[Text extracted from the pages]

───

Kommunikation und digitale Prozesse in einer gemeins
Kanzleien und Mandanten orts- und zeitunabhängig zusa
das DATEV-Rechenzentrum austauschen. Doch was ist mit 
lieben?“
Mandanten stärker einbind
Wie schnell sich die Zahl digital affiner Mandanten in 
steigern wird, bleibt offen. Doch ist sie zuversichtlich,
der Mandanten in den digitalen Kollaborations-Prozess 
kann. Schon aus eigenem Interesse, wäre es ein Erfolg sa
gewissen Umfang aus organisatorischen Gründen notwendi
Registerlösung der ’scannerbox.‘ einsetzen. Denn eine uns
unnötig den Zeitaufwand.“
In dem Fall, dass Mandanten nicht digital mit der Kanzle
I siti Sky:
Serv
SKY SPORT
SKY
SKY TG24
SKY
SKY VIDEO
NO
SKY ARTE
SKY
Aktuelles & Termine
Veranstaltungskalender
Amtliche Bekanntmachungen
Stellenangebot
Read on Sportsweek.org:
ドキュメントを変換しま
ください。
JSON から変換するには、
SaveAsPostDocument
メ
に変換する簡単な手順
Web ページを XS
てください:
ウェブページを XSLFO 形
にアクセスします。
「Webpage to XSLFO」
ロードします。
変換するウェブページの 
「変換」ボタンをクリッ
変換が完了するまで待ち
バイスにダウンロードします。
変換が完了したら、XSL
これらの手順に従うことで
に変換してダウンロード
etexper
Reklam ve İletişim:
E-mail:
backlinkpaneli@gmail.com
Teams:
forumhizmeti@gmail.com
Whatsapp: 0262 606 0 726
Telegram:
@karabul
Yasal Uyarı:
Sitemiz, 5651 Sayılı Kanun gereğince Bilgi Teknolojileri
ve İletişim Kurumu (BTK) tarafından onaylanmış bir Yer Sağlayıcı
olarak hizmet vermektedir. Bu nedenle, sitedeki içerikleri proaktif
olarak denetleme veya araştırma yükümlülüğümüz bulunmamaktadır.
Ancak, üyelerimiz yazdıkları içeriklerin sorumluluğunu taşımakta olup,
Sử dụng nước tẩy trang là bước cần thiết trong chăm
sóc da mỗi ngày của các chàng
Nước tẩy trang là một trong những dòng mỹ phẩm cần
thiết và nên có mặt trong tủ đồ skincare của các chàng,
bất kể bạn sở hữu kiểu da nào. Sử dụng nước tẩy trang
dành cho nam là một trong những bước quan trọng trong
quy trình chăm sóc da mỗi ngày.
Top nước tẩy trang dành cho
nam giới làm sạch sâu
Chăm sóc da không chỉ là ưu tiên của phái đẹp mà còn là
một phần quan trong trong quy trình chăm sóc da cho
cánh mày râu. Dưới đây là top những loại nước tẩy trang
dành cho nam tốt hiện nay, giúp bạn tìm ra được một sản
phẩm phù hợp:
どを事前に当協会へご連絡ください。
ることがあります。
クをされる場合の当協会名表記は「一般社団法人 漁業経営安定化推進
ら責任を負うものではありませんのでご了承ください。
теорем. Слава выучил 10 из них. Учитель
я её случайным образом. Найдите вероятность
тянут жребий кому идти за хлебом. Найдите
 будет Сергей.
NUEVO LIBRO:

───

**Task statement:**
Rewrite every line of the material, changing each "Mandanten" to "Klienten" and leaving everything else as it is.

**Answer section:**
Kommunikation und digitale Prozesse in einer gemeins
Kanzleien und Klienten orts- und zeitunabhängig zusa
das DATEV-Rechenzentrum austauschen. Doch was ist mit 
lieben?“
Klienten stärker einbind
Wie schnell sich die Zahl digital affiner Klienten in 
steigern wird, bleibt offen. Doch ist sie zuversichtlich,
der Klienten in den digitalen Kollaborations-Prozess 
kann. Schon aus eigenem Interesse, wäre es ein Erfolg sa
gewissen Umfang aus organisatorischen Gründen notwendi
Registerlösung der ’scannerbox.‘ einsetzen. Denn eine uns
unnötig den Zeitaufwand.“
In dem Fall, dass Klienten nicht digital mit der Kanzle
I siti Sky:
Serv
SKY SPORT
SKY
SKY TG24
SKY
SKY VIDEO
NO
SKY ARTE
SKY
Aktuelles & Termine
Veranstaltungskalender
Amtliche Bekanntmachungen
Stellenangebot
Read on Sportsweek.org:
ドキュメントを変換しま
ください。
JSON から変換するには、
SaveAsPostDocument
メ
に変換する簡単な手順
Web ページを XS
てください:
ウェブページを XSLFO 形
にアクセスします。
「Webpage to XSLFO」
ロードします。
変換するウェブページの 
「変換」ボタンをクリッ
変換が完了するまで待ち
バイスにダウンロードします。
変換が完了したら、XSL
これらの手順に従うことで
に変換してダウンロード
etexper
Reklam ve İletişim:
E-mail:
backlinkpaneli@gmail.com
Teams:
forumhizmeti@gmail.com
Whatsapp: 0262 606 0 726
Telegram:
@karabul
Yasal Uyarı:
Sitemiz, 5651 Sayılı Kanun gereğince Bilgi Teknolojileri
ve İletişim Kurumu (BTK) tarafından onaylanmış bir Yer Sağlayıcı
olarak hizmet vermektedir. Bu nedenle, sitedeki içerikleri proaktif
olarak denetleme veya araştırma yükümlülüğümüz bulunmamaktadır.
Ancak, üyelerimiz yazdıkları içeriklerin sorumluluğunu taşımakta olup,
Sử dụng nước tẩy trang là bước cần thiết trong chăm
sóc da mỗi ngày của các chàng
Nước tẩy trang là một trong những dòng mỹ phẩm cần
thiết và nên có mặt trong tủ đồ skincare của các chàng,
bất kể bạn sở hữu kiểu da nào. Sử dụng nước tẩy trang
dành cho nam là một trong những bước quan trọng trong
quy trình chăm sóc da mỗi ngày.
Top nước tẩy trang dành cho
nam giới làm sạch sâu
Chăm sóc da không chỉ là ưu tiên của phái đẹp mà còn là
một phần quan trong trong quy trình chăm sóc da cho
cánh mày râu. Dưới đây là top những loại nước tẩy trang
dành cho nam tốt hiện nay, giúp bạn tìm ra được một sản
phẩm phù hợp:
どを事前に当協会へご連絡ください。
ることがあります。
クをされる場合の当協会名表記は「一般社団法人 漁業経営安定化推進
ら責任を負うものではありませんのでご了承ください。
теорем. Слава выучил 10 из них. Учитель
я её случайным образом. Найдите вероятность
тянут жребий кому идти за хлебом. Найдите
 будет Сергей.
NUEVO LIBRO:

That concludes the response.